If you favour PR I assume you favour a method which allows voters to vote on all legislation.
Houston promised a more open FOI regime, the only leader who has consistently promised a serious change in the legislation and I hope he makes it retroactive to all FOI requests for the past 5 or more years.
A very good summary. Thanks. Well written, as always.
Mr. Houston ran a very progressive campaign. We shall see how he does once sworn in.
Spending more $ will not fix the healthcare issues facing this province. There is more than enough $ to run a great healthcare system. The system itself needs to be refreshed and by that I mean that the waste needs to be eliminated. I’m not going to sit here and say how to fix it. I don’t know, but eliminating waste would be a good start.
I am impressed by the election of so many women and minorities. It’s a good start to show a truer reflection of what Nova Scotia is becoming.
When taken in the context of the percentage of eligible voters who did vote (55% is rather shameful) it comes out as approximately 22% of eligible voters gave Mr. Houston his majority government. I too am homeful of some kind of electoral reform that will result in same kind of proportional (or mixed) system in the future. Same federally.

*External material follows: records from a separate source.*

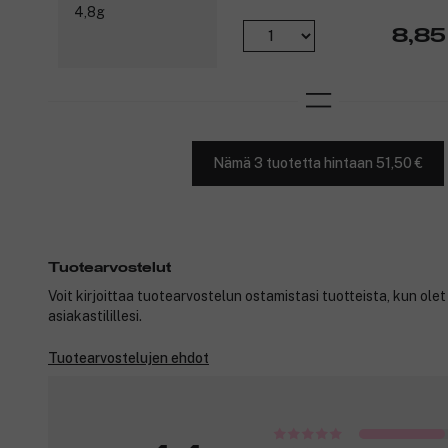
8,85
Nämä 3 tuotetta hintaan 51,50 €
Tuotearvostelut
Voit kirjoittaa tuotearvostelun ostamistasi tuotteista, kun ole
asiakastilillesi.
Tuotearvostelujen ehdot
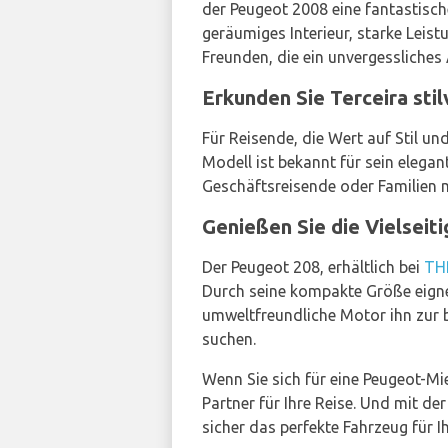
der Peugeot 2008 eine fantastisc
geräumiges Interieur, starke Leis
Freunden, die ein unvergessliches
Erkunden Sie Terceira st
Für Reisende, die Wert auf Stil un
Modell ist bekannt für sein elega
Geschäftsreisende oder Familien 
Genießen Sie die Vielsei
Der Peugeot 208, erhältlich bei
TH
Durch seine kompakte Größe eignet
umweltfreundliche Motor ihn zur 
suchen.
Wenn Sie sich für eine Peugeot-Mi
Partner für Ihre Reise. Und mit de
sicher das perfekte Fahrzeug für I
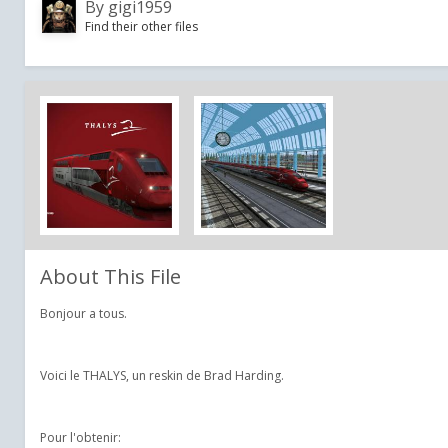
By
gigi1959
Find their other files
About This File
Bonjour a tous.
Voici le THALYS, un reskin de Brad Harding.
Pour l'obtenir:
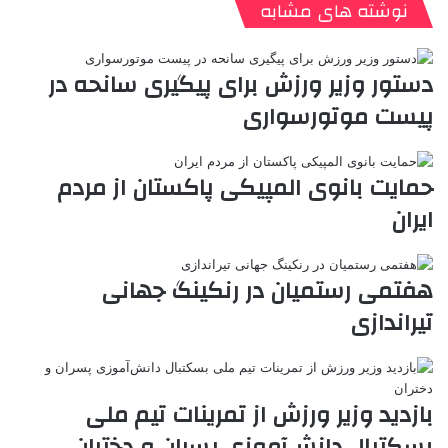
ن
ا
ی
ی
د
K
پ
نوشته های مشابه
ا
د
ک
م
o
ن‌
ب
ت
ی
ن
د
n
ی
ل
ا
t
ر
ت
دستور وزیر ورزش برای پیگیری سانحه در
ر
a
م
ن
س
پیست موتورسواری
k
ه
ت
t
e
حمایت بانوی المپیکی پاکستان از مردم
ایران
هفتمی رستمیان در رنکینگ جهانی
تیراندازی
بازدید وزیر ورزش از تمرینات تیم ملی
بسکتبال دانش‌آموزی پسران و دختران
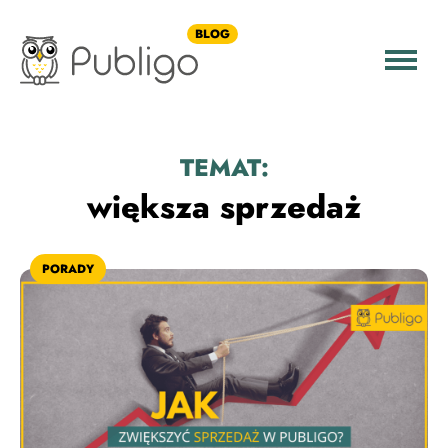
BLOG
TEMAT:
większa sprzedaż
PORADY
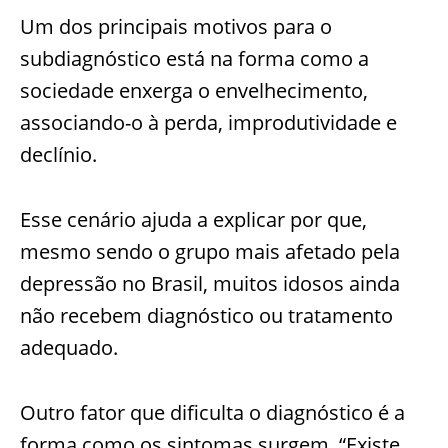
Um dos principais motivos para o
subdiagnóstico está na forma como a
sociedade enxerga o envelhecimento,
associando-o à perda, improdutividade e
declínio.
Esse cenário ajuda a explicar por que,
mesmo sendo o grupo mais afetado pela
depressão no Brasil, muitos idosos ainda
não recebem diagnóstico ou tratamento
adequado.
Outro fator que dificulta o diagnóstico é a
forma como os sintomas surgem. “Existe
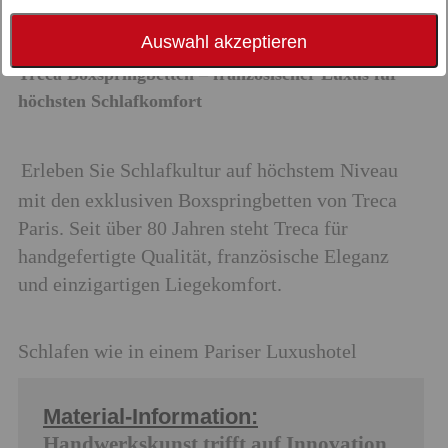
Auswahl akzeptieren
Treca Boxspringbetten – französischer Luxus für
höchsten Schlafkomfort
Erleben Sie Schlafkultur auf höchstem Niveau
mit den exklusiven Boxspringbetten von Treca
Paris. Seit über 80 Jahren steht Treca für
handgefertigte Qualität, französische Eleganz
und einzigartigen Liegekomfort.
Schlafen wie in einem Pariser Luxushotel
Material-Information:
Handwerkskunst trifft auf Innovation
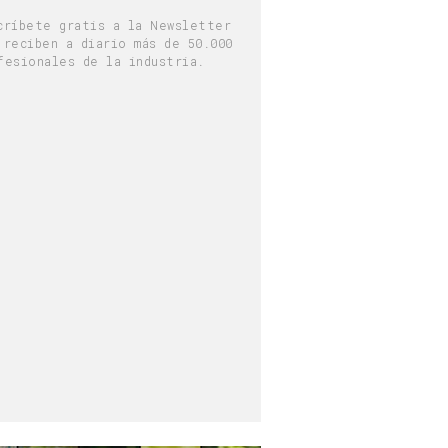
críbete gratis a la Newsletter
 reciben a diario más de 50.000
fesionales de la industria.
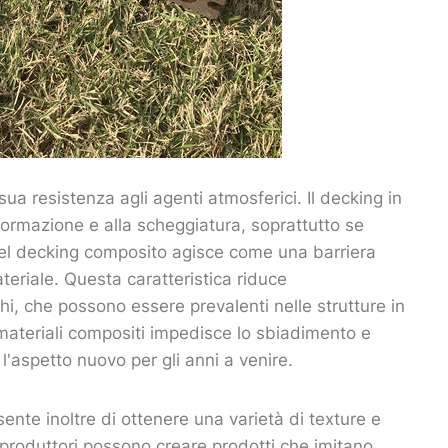
ua resistenza agli agenti atmosferici. Il decking in
formazione e alla scheggiatura, soprattutto se
 nel decking composito agisce come una barriera
teriale. Questa caratteristica riduce
ghi, che possono essere prevalenti nelle strutture in
 materiali compositi impedisce lo sbiadimento e
l'aspetto nuovo per gli anni a venire.
ente inoltre di ottenere una varietà di texture e
I produttori possono creare prodotti che imitano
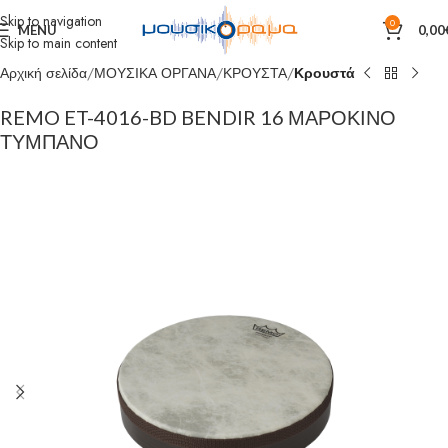
Skip to navigation
0
MENU
0,00
Skip to main content
Αρχική σελίδα
ΜΟΥΣΙΚΑ ΟΡΓΑΝΑ
ΚΡΟΥΣΤΑ
Κρουστά
REMO ET-4016-BD BENDIR 16 ΜΑΡΟΚΙΝΟ
ΤΥΜΠΑΝΟ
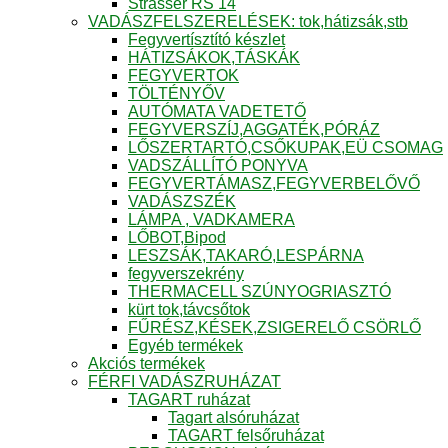
Strasser RS 14
VADÁSZFELSZERELÉSEK: tok,hátizsák,stb
Fegyvertísztító készlet
HÁTIZSÁKOK,TÁSKÁK
FEGYVERTOK
TÖLTÉNYŐV
AUTÓMATA VADETETŐ
FEGYVERSZÍJ,AGGATÉK,PÓRÁZ
LŐSZERTARTÓ,CSŐKUPAK,EÜ CSOMAG
VADSZÁLLÍTÓ PONYVA
FEGYVERTÁMASZ,FEGYVERBELŐVŐ
VADÁSZSZÉK
LÁMPA , VADKAMERA
LŐBOT,Bipod
LESZSÁK,TAKARÓ,LESPÁRNA
fegyverszekrény
THERMACELL SZÚNYOGRIASZTÓ
kürt tok,távcsőtok
FŰRÉSZ,KÉSEK,ZSIGERELŐ CSÖRLŐ
Egyéb termékek
Akciós termékek
FÉRFI VADÁSZRUHÁZAT
TAGART ruházat
Tagart alsóruházat
TAGART felsőruházat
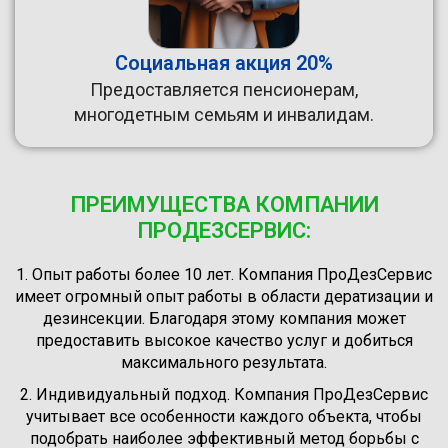
Социальная акция 20%
Предоставляется пенсионерам,
многодетным семьям и инвалидам.
ПРЕИМУЩЕСТВА КОМПАНИИ
ПРОДЕЗСЕРВИС:
1. Опыт работы более 10 лет. Компания ПроДезСервис
имеет огромный опыт работы в области дератизации и
дезинсекции. Благодаря этому компания может
предоставить высокое качество услуг и добиться
максимального результата.
2. Индивидуальный подход. Компания ПроДезСервис
учитывает все особенности каждого объекта, чтобы
подобрать наиболее эффективный метод борьбы с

As a retired public sector employee I am baffled by the continual mantra of “eliminate waste”. Over my career there has always been calls to eliminate or reduce waste. Either public sector employees are amazing at hiding waste, politicians are not that good at finding waste, or, and this may be a shocker, there isn’t that much “waste”. What many people call waste on work sites is actually following the safety rules. You know the ones implemented to keep your son or daughter from getting killed or injured.
For decades, conservatives have claimed the private sector is lean and efficient, while the public sector is bloated and wasteful. Having worked in both, I’d say there is a lot more waste in the private sector, particularly in companies that have secured effective monopolies. I suspect those claiming there is waste in the public sector and efficiencies to be found, especially if services could be run like a business, are either misleading the public by promising better services without tax increases, or planning to flip those services to the private sector for the benefit of their buddies, or both.
The waste is in middle and upper management. Endless meetings to come up with “brands” and “mission statements”, hiring expensive consultants etc. Also, high powered execs making ridiculous wages for simply doing a barely adequate job… Policy makers coming up with new policies that are poorly thought out and even more poorly implemented. Theoretical “waste” is “eliminated” by privatizing services… Listen to the people at the bottom, consult with the actual workers, and then heed their advice!
Spending more money will HELP to fix healthcare. Buildings need to be modernized. Newer and more advanced technology needs to be bought. Competitive salaries need to be implemented.
There is waste, but saying that it needs to be eliminated is naive as there is always going to be waste in any public sector or business. Everyone always talks about eliminating waster, and then never really do. All that happens is that services get cut to the bone and there is stagnation.
Personally I’m looking forward to the government-backed tokens we’ll get for buying local. That could be a game-changer for the Nova Scotia economy.
I could see some hiring happening based on the better pay cheque guarantee. It will be interesting to see what happens in the workplace if the plan is ever actually implemented.
Many small businesses don’t pay much provincial income tax. Many only pay 3x on the first $500,000 of taxable income. That is only $15,000 tax.
Those with lower incomes will pay less. The better paycheck promise is mainly a myth of most of the small businesses.
What are thelimits for the Steeles and Irvings?